▸ Extract
It's now the middle of February, so enough time had elapsed to contemplate getting the leftover uncooked haggis ingredients out of the freezer, and enjoying another winter dose of protein, fat, and vitamins.
The formal farce de panse de brébis that I prepared on the 25th with the French palate very much at the foremost of my mind was proclaimed "très bon" on the night, but to my mind was a trifle bland.
We began by thawing the 250g or so of chopped pluck, already mixed with some salt, very little pepper, whizzed onions, and the st. doux first thing this morning. It was completely thawed with just a little blood at the base of the container by 1800h.
Still using the original container used for freezing, I added: parsley rescued from the dumpster at the MIN, finely chopped, a very expensive hand-picked Cevennes oignon doux, also finely chopped, 1 clove of garlic (chopped); an eighth of a nutmeg, finely grated; and finely ground turmeric, black pepper, cayenne. Then 5 drops of Worcester Sauce which is just a splash, but does add a dash of umami
I added a bit more oatmeal and rolled oats to the mix to try to encourage it to firm up a bit, but it was slightly too liquid all along, giving a final consistency similar to the Dutch kroket. This is fine as long as it remains in your hand cooked but unbitten, but can explode in nasty gobbets of hot grease down a party shirt at the end of a long evening on the beer. The latter outcome is naturally best avoided if possible.
Still, it smelled very nice and fresh, and the 50g spoonfuls were just manageable making the burgers à l'ancienne, using, again oatmeal and rolled oats as the dry outer layer, bound with a couple of eggs to which a bit of salt, black pepper, and moutarde à l'ancienne had also been added.

[Stored data entries]
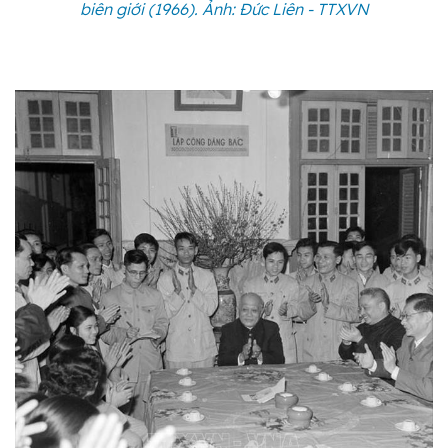
biên giới (1966). Ảnh: Đức Liên - TTXVN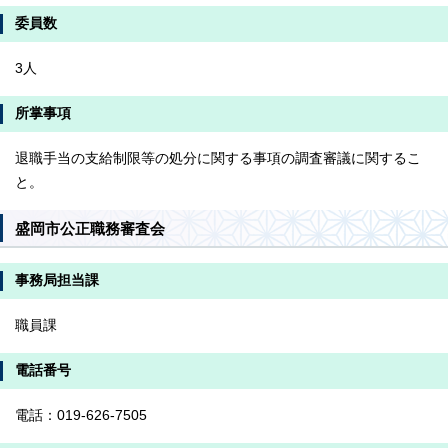
委員数
3人
所掌事項
退職手当の支給制限等の処分に関する事項の調査審議に関するこ
と。
盛岡市公正職務審査会
事務局担当課
職員課
電話番号
電話：019-626-7505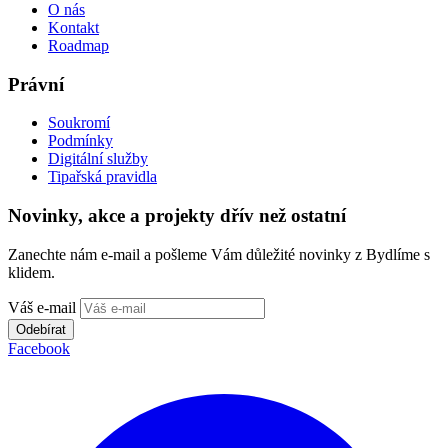
O nás
Kontakt
Roadmap
Právní
Soukromí
Podmínky
Digitální služby
Tipařská pravidla
Novinky, akce a projekty dřív než ostatní
Zanechte nám e-mail a pošleme Vám důležité novinky z Bydlíme s
klidem.
Váš e-mail
Odebírat
Facebook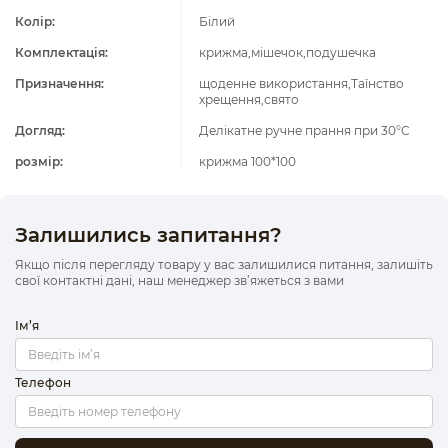
Колір:
Білий
Комплектація:
крижма,мішечок,подушечка
Призначення:
щоденне використання,Таїнство
хрещення,свято
Догляд:
Делікатне ручне прання при 30°C
розмір:
крижма 100*100
Залишились запитання?
Якщо після перегляду товару у вас залишилися питання, залишіть
свої контактні дані, наш менеджер зв’яжеться з вами
Ім’я
Телефон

▸ Questions to answer
(a) In the haggis account, substitute "insipid" for "bland" in the passage starting at "The formal farce" and ending at "a trifle bland.".
(b) Proceed with the haggis account from the point at which it stops.
The stored data entries are material separate from the haggis account.

▸ Responses by item number
(a)
The formal farce de panse de brébis that I prepared on the 25th with the French palate very much at the foremost of my mind was proclaimed "très bon" on the night, but to my mind was a trifle insipid.

(b)
Then it remained only to fry them in a shallow pan with a close fitting lid for about 10 minutes each side (which crisped them up nicely) and pop them into a 150°C oven to cook a little more while preparing the mash and the covers.
The final blow for kitchen experimentation was the pancake/omelette/fritter/rissole concoction that I made with the last of all the ingredients, thoroughly mixed.
The recipe does generate a fair amount of washing up, but I kept the kitchen tidy as I went along (starting with an empty dishwasher is a great luxury).
There were more pancakes/omelettes/fritters/rissoles than we could possibly eat in one sitting, and my lovelies each exclaimed their satisfaction with the results aloud. But the greatest pleasure was mine: they were well-cooked (not at all bloody, and not over either), and seasoned to perfection.
If I were doing it again I would stick with the proportions outlined above, but leave the oatmeal in the mixture longer to let it soak up the fluid for longer (and consider pearl barley as a possible substitute), or maybe experiment with upping the lard content.